L'arte contemporanea si rapporta all'antico e diventa un'occasione per riportare alla luce la storia dimenticata dei più con 'Molti', l'installazione di Antonio Biasiucci, che fino al 19 novembre apre di nuovo al pubblico i sotterranei del grandioso complesso termale inaugurato nel 216 d.C. dall'imperatore figlio di Settimio Severo. Per il sito archeologico, che dal 2016 ospita anche due opere di Michelangelo Pistoletto (Una di queste, "La mela reintegrata" proprio nei sotterranei al centro della rotonda che serviva da snodo alle gallerie) l'esperimento non è una novità, eppure è un'occasione sulla quale la soprintendenza punta molto anche per il rilancio dell'area: "I quasi due chilometri di gallerie delle Terme di Caracalla in gran parte da restaurare si candidano a divenire un grande spazio espositivo per Roma", sottolinea presentando l'esposizione il soprintendente Francesco Prosperetti. Tanto più che con la cronica carenza di personale, i sotterranei, oggi spazi di incredibile suggestione arricchiti da una mostra permanente di elementi architettonici, non sono stabilmente aperti per i visitatori ("Per farlo avremmo bisogno di almeno 5-6 custodi in più" spiega Marina Piranomonte direttore scientifico delle Terme) così pure come il favoloso Mitreo, il più grande della Roma antica giunto fino a noi.

Artista da sempre attento e sensibile ai temi della storia come all'attualità (le sue opere sono in tanti musei italiani dal Maxxi al Madre, dal Guggenheim di Venezia alla Fondazione Re Rebaudengo di Torino) Biasiucci spiega di aver realizzato i 50 scatti che compongono la sua installazione ritraendo in bianco e nero una serie di calchi realizzati negli anni Trenta da un antropologo, Lidio Cipriani, impegnato in uno studio sulla razza. La sua prima fonte di ispirazione, racconta, era stata la storia dei migranti dispersi e morti nei nostri mari. E con quel senso le immagini furono esposte nel 2009 al Madre di Napoli.

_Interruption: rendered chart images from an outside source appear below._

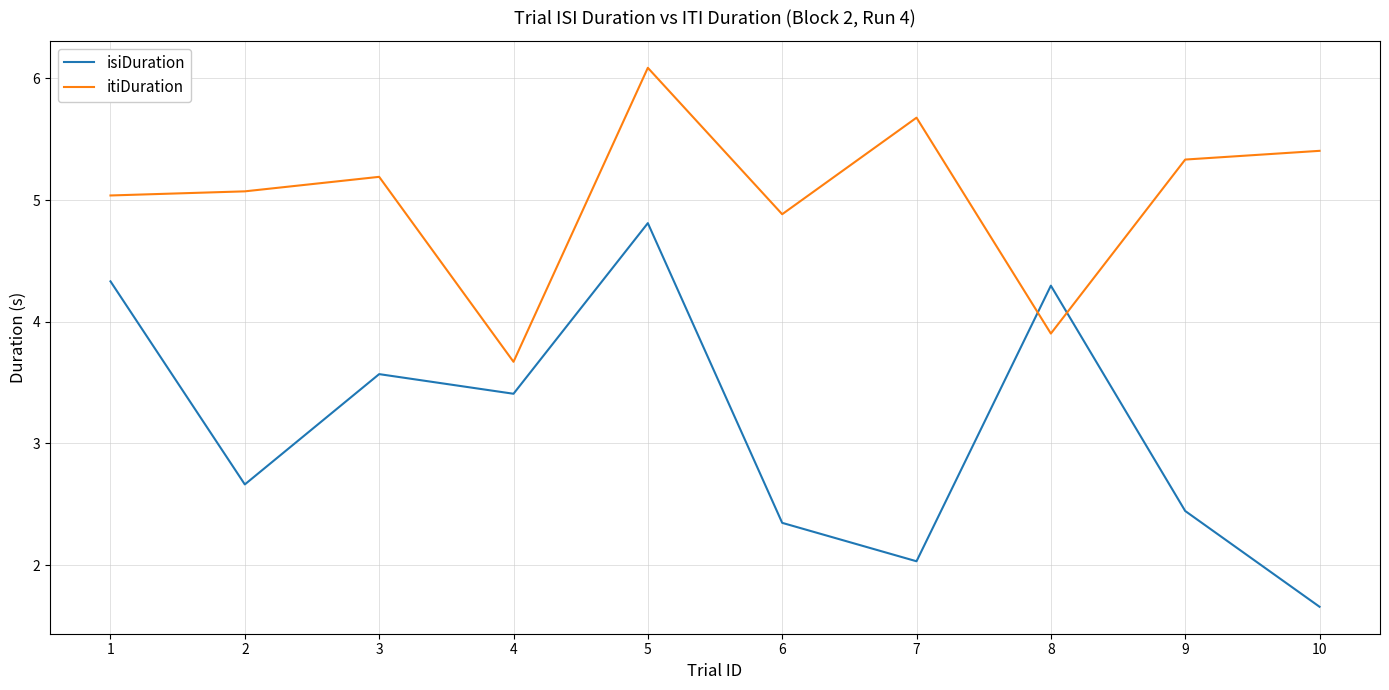

Where does the isiDuration series first go above 3?

1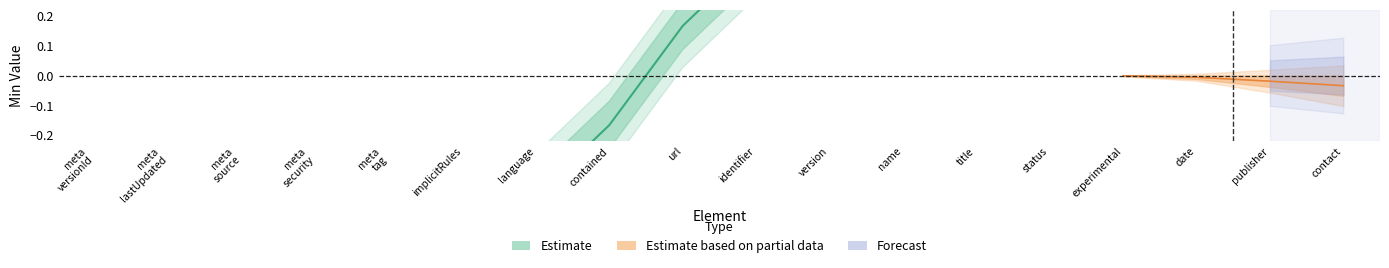

Is this an area chart (filled region under the line)?

No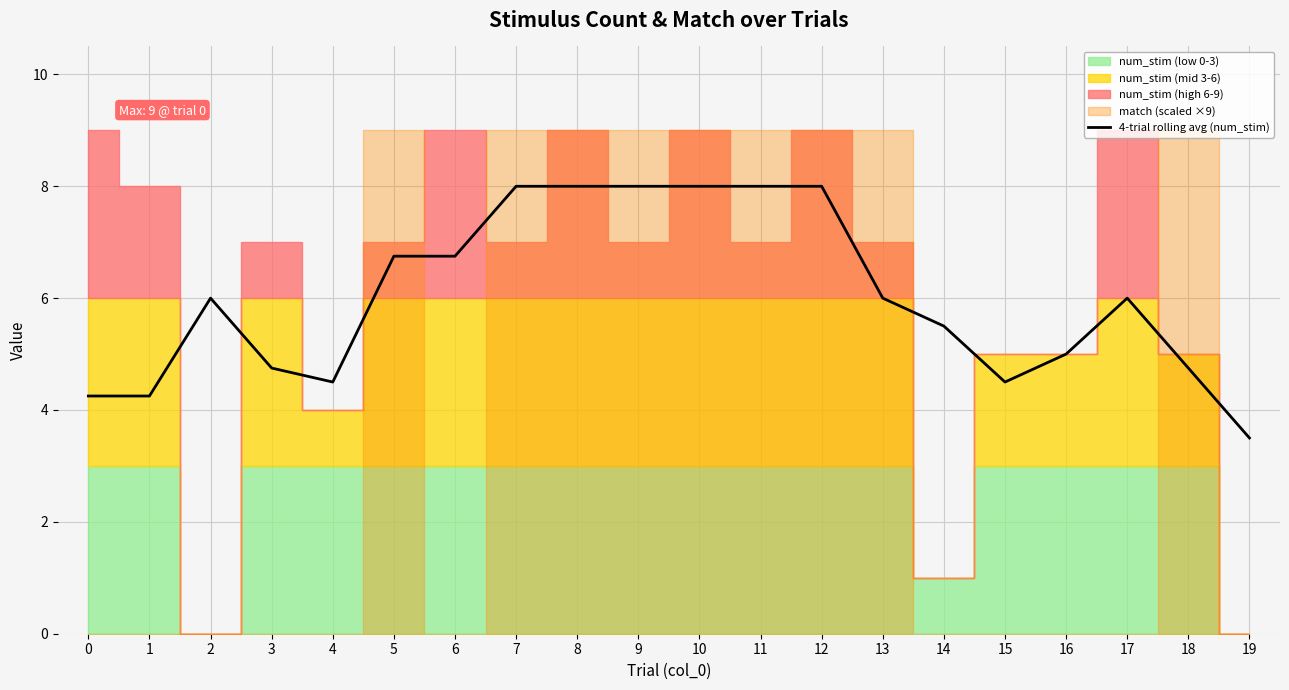

What is the sum of all values?

120.5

Nel ventre di Caracalla è il contesto a cambiare il senso dell'opera. Qui, nelle gallerie carrozzabili che contenevano i depositi di legname, i forni, le caldaie, persino un mulino, Biasiucci spiega di aver allestito 'Molti' con il pensiero agli schiavi e agli operai chiamati a costruire la magnificenti terme ("9.000 operai al giorno per 5 anni" conta Piranomonte) e ai tanti che lavoravano sotto terra, faticando a temperature da girone dantesco per permettere ai cittadini romani di trascorrere ore di ozio in totale relax (le terme ricorda il direttore Piranomonte erano capaci di accogliere 1500 persone in contemporanea e più di 8000 al giorno). Ecco quindi che le opere, come fa notare il curatore Ludovico Pratesi, collocate in dialogo spaziale con i reperti archeologici "si possono interpretare quasi come un omaggio simbolico ad un'umanità presente e necessaria ma non degna di essere ricordata, alla quale Biasiucci restituisce la dignità del ritratto, concesso in epoca romana soltanto alle classi più abbienti". La suggestione è fortissima.

    L'esposizione sarà aperta fino al 28 ottobre dal martedì alla domenica dalle 9 fino alle 19.30 e poi dal 29 ottobre al 19 novembre dalle 9 alle 16.30 (la biglietteria chiude un'ora prima). Il lunedì si può visitare invece solo al mattino, dalle 9 alle 14.00. Il biglietto intero costa 8 euro.